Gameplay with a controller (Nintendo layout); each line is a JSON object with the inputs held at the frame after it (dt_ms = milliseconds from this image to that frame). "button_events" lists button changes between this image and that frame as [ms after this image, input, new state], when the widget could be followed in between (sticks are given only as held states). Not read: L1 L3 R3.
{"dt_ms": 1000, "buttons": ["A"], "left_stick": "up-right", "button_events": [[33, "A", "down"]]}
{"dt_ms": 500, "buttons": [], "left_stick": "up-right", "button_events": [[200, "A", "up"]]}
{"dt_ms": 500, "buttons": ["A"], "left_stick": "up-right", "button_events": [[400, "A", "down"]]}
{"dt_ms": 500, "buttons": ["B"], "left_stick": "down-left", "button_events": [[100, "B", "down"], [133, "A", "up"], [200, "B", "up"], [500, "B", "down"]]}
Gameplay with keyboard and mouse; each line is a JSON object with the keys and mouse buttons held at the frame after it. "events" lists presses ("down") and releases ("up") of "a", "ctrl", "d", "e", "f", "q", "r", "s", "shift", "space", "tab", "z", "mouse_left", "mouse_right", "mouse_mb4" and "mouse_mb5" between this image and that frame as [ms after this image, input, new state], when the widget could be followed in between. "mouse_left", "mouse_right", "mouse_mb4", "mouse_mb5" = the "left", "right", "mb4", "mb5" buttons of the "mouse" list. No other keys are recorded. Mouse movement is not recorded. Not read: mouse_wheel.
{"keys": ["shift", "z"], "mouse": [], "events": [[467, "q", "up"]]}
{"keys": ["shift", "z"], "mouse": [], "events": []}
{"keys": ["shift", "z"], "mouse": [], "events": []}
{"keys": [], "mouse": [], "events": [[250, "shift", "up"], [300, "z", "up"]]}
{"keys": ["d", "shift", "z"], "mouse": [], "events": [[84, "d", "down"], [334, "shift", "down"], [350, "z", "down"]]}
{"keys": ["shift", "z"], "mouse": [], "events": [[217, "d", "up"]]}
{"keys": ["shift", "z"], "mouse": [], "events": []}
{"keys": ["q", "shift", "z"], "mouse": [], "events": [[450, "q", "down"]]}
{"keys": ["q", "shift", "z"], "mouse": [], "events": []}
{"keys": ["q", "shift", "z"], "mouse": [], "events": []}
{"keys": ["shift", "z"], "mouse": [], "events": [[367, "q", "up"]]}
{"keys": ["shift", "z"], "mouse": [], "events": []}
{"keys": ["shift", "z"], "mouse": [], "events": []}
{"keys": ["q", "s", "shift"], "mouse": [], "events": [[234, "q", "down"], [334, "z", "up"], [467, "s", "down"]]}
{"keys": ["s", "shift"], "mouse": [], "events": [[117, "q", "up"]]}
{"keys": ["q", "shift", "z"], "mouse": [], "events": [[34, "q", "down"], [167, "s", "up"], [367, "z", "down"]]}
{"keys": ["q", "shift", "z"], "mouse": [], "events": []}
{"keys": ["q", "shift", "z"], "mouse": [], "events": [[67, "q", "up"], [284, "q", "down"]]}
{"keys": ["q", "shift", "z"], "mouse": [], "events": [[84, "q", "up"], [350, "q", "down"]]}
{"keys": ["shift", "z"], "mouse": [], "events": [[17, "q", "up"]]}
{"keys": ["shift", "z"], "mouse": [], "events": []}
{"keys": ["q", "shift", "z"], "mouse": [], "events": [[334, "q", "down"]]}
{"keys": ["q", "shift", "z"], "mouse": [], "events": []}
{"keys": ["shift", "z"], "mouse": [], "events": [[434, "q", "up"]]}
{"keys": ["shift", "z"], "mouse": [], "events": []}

» What you have to do: Reproduce the entries exactly, dropping nothing.

» The completed task:
Gameplay with a controller (Nintendo layout); each line is a JSON object with the inputs held at the frame after it (dt_ms = milliseconds from this image to that frame). "button_events" lists button changes between this image and that frame as [ms after this image, input, new state], when the widget could be followed in between (sticks are given only as held states). Not read: L1 L3 R3.
{"dt_ms": 1000, "buttons": ["A"], "left_stick": "up-right", "button_events": [[33, "A", "down"]]}
{"dt_ms": 500, "buttons": [], "left_stick": "up-right", "button_events": [[200, "A", "up"]]}
{"dt_ms": 500, "buttons": ["A"], "left_stick": "up-right", "button_events": [[400, "A", "down"]]}
{"dt_ms": 500, "buttons": ["B"], "left_stick": "down-left", "button_events": [[100, "B", "down"], [133, "A", "up"], [200, "B", "up"], [500, "B", "down"]]}
Gameplay with keyboard and mouse; each line is a JSON object with the keys and mouse buttons held at the frame after it. "events" lists presses ("down") and releases ("up") of "a", "ctrl", "d", "e", "f", "q", "r", "s", "shift", "space", "tab", "z", "mouse_left", "mouse_right", "mouse_mb4" and "mouse_mb5" between this image and that frame as [ms after this image, input, new state], when the widget could be followed in between. "mouse_left", "mouse_right", "mouse_mb4", "mouse_mb5" = the "left", "right", "mb4", "mb5" buttons of the "mouse" list. No other keys are recorded. Mouse movement is not recorded. Not read: mouse_wheel.
{"keys": ["shift", "z"], "mouse": [], "events": [[467, "q", "up"]]}
{"keys": ["shift", "z"], "mouse": [], "events": []}
{"keys": ["shift", "z"], "mouse": [], "events": []}
{"keys": [], "mouse": [], "events": [[250, "shift", "up"], [300, "z", "up"]]}
{"keys": ["d", "shift", "z"], "mouse": [], "events": [[84, "d", "down"], [334, "shift", "down"], [350, "z", "down"]]}
{"keys": ["shift", "z"], "mouse": [], "events": [[217, "d", "up"]]}
{"keys": ["shift", "z"], "mouse": [], "events": []}
{"keys": ["q", "shift", "z"], "mouse": [], "events": [[450, "q", "down"]]}
{"keys": ["q", "shift", "z"], "mouse": [], "events": []}
{"keys": ["q", "shift", "z"], "mouse": [], "events": []}
{"keys": ["shift", "z"], "mouse": [], "events": [[367, "q", "up"]]}
{"keys": ["shift", "z"], "mouse": [], "events": []}
{"keys": ["shift", "z"], "mouse": [], "events": []}
{"keys": ["q", "s", "shift"], "mouse": [], "events": [[234, "q", "down"], [334, "z", "up"], [467, "s", "down"]]}
{"keys": ["s", "shift"], "mouse": [], "events": [[117, "q", "up"]]}
{"keys": ["q", "shift", "z"], "mouse": [], "events": [[34, "q", "down"], [167, "s", "up"], [367, "z", "down"]]}
{"keys": ["q", "shift", "z"], "mouse": [], "events": []}
{"keys": ["q", "shift", "z"], "mouse": [], "events": [[67, "q", "up"], [284, "q", "down"]]}
{"keys": ["q", "shift", "z"], "mouse": [], "events": [[84, "q", "up"], [350, "q", "down"]]}
{"keys": ["shift", "z"], "mouse": [], "events": [[17, "q", "up"]]}
{"keys": ["shift", "z"], "mouse": [], "events": []}
{"keys": ["q", "shift", "z"], "mouse": [], "events": [[334, "q", "down"]]}
{"keys": ["q", "shift", "z"], "mouse": [], "events": []}
{"keys": ["shift", "z"], "mouse": [], "events": [[434, "q", "up"]]}
{"keys": ["shift", "z"], "mouse": [], "events": []}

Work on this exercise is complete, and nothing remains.